Mark-compact algorithm

  • The copy-collection algorithm has to carry out more replication operations when the object survival rate is high, and the efficiency will be low. More importantly, if you do not want to waste 50% of the space, you need to have extra space for allocation guarantee, in the extreme case that all objects in the memory used are 100% alive, so in the old days, this algorithm generally cannot be used directly.
  • According to the characteristics of the old s, someone put forward another "tag - finishing" (Mark - Compact) algorithm, the labeling still like "tag - clear" algorithm, but the subsequent steps are not directly to recyclable objects to clean up, but let all live objects move to the end, and then clear directly outside the boundary of the memory.

Generational Collection

  • The current garbage collection of commercial virtual machines adopts the "generational collection" algorithm, which has no new idea, but divides the memory into several blocks according to the different life cycle of objects.

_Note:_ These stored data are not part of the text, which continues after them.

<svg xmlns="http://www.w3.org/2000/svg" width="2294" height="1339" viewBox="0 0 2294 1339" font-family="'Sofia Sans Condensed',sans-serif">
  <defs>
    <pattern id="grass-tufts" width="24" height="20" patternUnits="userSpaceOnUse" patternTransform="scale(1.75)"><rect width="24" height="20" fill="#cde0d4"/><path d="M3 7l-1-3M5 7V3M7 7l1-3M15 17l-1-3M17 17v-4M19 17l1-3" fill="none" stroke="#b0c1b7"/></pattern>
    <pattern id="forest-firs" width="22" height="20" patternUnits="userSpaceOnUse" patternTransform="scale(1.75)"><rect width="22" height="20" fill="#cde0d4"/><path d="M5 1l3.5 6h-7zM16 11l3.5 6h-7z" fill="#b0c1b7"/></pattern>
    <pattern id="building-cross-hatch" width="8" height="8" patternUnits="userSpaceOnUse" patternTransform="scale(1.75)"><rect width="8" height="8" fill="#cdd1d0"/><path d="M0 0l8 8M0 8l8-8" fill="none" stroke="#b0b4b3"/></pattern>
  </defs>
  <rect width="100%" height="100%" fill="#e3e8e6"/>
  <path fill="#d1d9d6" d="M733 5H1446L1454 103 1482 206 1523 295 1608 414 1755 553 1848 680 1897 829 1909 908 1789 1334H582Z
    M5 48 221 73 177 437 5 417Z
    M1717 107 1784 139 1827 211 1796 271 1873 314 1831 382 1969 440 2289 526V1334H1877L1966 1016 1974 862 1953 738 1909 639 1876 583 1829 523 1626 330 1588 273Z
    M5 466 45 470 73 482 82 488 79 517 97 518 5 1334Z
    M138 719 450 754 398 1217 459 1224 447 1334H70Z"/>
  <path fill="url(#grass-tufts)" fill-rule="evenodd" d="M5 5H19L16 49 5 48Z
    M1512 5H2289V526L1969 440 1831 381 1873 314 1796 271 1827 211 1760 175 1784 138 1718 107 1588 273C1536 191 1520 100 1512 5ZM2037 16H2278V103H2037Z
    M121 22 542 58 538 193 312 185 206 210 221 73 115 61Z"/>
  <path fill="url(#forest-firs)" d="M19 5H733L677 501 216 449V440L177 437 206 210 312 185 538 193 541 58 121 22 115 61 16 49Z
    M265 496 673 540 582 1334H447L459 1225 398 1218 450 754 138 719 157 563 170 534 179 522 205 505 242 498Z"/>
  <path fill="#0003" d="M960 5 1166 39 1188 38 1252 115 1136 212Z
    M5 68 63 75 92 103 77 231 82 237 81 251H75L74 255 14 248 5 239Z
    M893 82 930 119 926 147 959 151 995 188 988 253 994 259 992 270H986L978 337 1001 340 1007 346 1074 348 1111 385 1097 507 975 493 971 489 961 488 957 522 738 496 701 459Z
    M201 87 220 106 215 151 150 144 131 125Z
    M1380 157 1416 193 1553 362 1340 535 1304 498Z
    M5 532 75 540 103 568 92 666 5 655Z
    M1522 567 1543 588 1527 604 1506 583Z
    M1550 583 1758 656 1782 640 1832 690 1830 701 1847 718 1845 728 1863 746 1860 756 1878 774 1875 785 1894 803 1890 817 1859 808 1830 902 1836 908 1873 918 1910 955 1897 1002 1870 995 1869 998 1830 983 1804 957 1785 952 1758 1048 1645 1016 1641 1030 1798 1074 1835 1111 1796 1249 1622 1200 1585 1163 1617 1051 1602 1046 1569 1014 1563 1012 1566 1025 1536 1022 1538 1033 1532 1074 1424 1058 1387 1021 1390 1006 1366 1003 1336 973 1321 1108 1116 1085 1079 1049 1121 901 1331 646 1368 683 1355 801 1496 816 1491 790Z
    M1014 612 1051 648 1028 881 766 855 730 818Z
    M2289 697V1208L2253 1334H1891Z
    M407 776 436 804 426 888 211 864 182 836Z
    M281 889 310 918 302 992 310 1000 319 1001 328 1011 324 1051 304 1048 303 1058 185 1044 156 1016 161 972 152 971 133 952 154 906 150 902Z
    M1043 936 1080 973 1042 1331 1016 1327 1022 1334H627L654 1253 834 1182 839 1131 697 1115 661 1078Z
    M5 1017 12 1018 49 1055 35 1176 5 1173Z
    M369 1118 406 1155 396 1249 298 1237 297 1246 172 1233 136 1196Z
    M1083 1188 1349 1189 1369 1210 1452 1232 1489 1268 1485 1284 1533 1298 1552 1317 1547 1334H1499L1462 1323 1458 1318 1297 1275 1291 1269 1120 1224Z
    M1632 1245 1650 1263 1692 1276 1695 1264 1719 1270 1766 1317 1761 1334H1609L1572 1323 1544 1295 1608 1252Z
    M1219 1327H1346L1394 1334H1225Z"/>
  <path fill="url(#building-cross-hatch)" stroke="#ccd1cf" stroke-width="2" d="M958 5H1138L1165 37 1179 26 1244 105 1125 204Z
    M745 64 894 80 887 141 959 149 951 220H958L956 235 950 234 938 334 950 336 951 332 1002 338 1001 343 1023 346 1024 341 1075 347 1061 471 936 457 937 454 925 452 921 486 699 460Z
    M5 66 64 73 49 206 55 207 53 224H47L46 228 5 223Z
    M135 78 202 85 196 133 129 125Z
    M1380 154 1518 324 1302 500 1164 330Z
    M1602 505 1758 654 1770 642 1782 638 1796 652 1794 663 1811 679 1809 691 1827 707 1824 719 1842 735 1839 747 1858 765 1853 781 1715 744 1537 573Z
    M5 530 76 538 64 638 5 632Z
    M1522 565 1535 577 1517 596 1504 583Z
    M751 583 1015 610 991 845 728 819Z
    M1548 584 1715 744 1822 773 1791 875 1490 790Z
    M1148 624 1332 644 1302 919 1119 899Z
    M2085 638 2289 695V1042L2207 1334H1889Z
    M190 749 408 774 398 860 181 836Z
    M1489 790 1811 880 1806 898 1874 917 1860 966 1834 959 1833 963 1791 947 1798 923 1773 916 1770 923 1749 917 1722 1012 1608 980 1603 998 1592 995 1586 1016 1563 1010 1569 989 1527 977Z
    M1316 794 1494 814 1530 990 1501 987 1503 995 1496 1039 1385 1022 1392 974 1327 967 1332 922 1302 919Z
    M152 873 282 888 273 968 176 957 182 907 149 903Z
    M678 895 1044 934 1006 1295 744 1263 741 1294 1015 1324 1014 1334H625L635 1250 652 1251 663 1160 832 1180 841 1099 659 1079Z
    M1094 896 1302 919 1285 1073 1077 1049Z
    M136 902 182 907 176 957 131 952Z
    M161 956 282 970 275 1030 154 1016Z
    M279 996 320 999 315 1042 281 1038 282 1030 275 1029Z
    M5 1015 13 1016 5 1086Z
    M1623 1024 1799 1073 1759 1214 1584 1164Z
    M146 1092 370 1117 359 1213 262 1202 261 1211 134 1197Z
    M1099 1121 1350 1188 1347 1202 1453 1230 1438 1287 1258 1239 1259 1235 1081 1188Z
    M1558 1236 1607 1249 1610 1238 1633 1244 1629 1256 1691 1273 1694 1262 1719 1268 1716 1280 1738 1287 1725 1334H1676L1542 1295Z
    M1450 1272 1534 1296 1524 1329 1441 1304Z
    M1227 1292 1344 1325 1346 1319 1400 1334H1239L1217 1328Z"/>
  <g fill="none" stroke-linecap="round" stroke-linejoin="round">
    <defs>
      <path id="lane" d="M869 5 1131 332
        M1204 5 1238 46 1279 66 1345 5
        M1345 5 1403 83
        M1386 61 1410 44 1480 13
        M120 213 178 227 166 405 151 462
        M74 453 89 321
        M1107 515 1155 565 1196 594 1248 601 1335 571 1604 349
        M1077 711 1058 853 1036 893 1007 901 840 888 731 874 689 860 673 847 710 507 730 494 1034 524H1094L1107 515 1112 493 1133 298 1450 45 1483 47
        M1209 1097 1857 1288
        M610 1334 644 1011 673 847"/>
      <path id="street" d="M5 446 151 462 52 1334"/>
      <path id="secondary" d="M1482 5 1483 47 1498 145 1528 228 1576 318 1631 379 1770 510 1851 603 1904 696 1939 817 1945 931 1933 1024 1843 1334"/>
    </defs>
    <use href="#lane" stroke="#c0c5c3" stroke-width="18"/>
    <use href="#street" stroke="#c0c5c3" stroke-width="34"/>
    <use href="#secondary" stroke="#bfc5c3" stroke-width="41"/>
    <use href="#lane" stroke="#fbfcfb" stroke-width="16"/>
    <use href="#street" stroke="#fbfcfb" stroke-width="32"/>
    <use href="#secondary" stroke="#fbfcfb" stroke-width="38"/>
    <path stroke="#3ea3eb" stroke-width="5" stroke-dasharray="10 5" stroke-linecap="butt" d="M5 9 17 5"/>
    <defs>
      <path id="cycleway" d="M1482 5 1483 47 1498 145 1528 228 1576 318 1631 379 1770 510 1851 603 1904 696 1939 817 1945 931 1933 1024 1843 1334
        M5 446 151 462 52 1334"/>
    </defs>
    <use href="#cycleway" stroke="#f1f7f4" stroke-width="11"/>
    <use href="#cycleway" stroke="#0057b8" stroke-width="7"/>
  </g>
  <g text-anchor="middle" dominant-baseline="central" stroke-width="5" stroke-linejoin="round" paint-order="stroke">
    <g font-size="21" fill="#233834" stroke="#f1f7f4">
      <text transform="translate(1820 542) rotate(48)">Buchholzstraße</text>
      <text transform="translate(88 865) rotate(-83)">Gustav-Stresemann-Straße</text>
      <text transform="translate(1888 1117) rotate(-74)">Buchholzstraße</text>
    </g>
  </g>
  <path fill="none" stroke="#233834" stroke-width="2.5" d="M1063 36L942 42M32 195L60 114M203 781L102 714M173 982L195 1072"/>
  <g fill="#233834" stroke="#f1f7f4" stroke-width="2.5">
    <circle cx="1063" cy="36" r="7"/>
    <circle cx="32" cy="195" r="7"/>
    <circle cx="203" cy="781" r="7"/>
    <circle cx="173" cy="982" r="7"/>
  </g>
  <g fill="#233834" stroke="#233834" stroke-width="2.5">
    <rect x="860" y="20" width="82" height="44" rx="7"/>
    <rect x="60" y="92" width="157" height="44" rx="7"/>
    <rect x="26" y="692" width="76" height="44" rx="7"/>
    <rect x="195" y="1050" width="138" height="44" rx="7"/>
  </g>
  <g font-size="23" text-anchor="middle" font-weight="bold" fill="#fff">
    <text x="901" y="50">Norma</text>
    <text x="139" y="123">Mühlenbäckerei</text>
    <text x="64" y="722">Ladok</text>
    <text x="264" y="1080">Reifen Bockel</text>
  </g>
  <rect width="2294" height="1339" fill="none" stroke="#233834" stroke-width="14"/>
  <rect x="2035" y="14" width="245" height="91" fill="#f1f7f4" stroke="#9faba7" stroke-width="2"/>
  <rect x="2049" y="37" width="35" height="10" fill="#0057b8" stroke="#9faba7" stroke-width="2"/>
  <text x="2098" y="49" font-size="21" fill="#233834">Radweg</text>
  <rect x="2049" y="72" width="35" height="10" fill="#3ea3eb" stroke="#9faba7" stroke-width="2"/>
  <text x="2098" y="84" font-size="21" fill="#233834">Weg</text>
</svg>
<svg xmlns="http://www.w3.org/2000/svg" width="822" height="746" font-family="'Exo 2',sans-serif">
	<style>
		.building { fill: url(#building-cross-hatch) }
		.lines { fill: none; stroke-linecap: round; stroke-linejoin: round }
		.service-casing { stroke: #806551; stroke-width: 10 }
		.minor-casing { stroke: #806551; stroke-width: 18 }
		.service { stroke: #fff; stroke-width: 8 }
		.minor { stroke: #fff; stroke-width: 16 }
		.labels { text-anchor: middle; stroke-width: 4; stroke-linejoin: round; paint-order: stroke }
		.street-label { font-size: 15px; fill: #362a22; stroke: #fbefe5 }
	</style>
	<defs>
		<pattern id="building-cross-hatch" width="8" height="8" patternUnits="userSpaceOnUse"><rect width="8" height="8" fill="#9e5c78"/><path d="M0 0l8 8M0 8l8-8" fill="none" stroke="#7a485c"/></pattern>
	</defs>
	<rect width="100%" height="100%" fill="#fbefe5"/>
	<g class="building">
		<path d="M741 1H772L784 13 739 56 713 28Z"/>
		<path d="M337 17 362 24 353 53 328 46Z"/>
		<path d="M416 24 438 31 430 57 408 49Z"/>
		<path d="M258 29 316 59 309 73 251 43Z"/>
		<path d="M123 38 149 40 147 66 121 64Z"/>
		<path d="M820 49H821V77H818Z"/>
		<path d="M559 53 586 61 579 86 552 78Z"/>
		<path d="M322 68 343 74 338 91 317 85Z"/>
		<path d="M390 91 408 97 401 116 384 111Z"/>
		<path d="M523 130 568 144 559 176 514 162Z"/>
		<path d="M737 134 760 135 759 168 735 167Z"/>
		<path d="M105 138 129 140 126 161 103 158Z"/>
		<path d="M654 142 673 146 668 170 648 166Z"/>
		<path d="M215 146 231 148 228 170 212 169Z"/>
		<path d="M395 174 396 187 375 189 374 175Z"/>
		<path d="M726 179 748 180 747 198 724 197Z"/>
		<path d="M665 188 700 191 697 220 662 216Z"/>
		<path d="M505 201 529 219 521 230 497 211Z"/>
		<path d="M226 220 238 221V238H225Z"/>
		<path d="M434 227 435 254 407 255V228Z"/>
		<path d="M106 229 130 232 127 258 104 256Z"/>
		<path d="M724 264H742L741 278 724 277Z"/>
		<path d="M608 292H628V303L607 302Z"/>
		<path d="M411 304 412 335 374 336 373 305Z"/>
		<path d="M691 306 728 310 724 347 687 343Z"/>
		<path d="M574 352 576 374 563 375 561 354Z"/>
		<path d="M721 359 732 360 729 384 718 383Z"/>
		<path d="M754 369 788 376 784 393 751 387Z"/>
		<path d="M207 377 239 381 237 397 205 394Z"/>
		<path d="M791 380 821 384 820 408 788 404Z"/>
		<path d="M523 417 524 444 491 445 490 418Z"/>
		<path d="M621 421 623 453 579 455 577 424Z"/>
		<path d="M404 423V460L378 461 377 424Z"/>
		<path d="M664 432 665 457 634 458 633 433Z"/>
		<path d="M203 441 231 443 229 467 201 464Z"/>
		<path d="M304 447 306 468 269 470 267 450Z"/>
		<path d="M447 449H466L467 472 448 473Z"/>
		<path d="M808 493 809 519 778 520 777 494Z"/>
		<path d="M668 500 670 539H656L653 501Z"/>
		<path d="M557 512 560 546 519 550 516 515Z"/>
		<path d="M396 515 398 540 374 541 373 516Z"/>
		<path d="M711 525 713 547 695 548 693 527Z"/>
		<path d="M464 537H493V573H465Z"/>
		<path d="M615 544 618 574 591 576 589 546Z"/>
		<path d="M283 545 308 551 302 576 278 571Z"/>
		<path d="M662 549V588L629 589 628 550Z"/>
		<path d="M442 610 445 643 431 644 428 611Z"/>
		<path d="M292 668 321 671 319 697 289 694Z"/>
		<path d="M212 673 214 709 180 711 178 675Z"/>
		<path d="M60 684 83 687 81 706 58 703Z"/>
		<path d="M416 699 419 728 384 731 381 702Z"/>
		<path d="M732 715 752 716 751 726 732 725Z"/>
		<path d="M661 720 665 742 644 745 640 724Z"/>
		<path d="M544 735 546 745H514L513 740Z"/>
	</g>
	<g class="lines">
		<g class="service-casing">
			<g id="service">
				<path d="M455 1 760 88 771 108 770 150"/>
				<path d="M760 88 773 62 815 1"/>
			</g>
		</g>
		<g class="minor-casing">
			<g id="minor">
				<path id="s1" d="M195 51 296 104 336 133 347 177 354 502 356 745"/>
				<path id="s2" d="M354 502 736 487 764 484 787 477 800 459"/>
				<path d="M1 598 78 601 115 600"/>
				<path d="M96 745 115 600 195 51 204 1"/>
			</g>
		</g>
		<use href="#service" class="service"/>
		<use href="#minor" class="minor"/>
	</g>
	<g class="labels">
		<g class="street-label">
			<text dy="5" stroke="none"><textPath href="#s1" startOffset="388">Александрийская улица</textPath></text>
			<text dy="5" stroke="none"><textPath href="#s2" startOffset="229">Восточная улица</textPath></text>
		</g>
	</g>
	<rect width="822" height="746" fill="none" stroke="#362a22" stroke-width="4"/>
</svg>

Typically, the Java heap is divided into the new generation and the old generation, so that the most appropriate collection algorithm can be used for each generation. In the new generation, a large number of objects are found dead and only a few survive in garbage collection, so the replication algorithm is selected, and only a small amount of the replication cost of the surviving objects can be collected. In the old days, because the object has a high survival rate and there is no extra space to allocate it, it has to use the "mark-clean" or "mark-tidy" algorithm for recycling.
About (Moment For Technology) is a global community with thousands techies from across the global hang out!Passionate technologists, be it gadget freaks, tech enthusiasts, coders, technopreneurs, or CIOs, you would find them all here.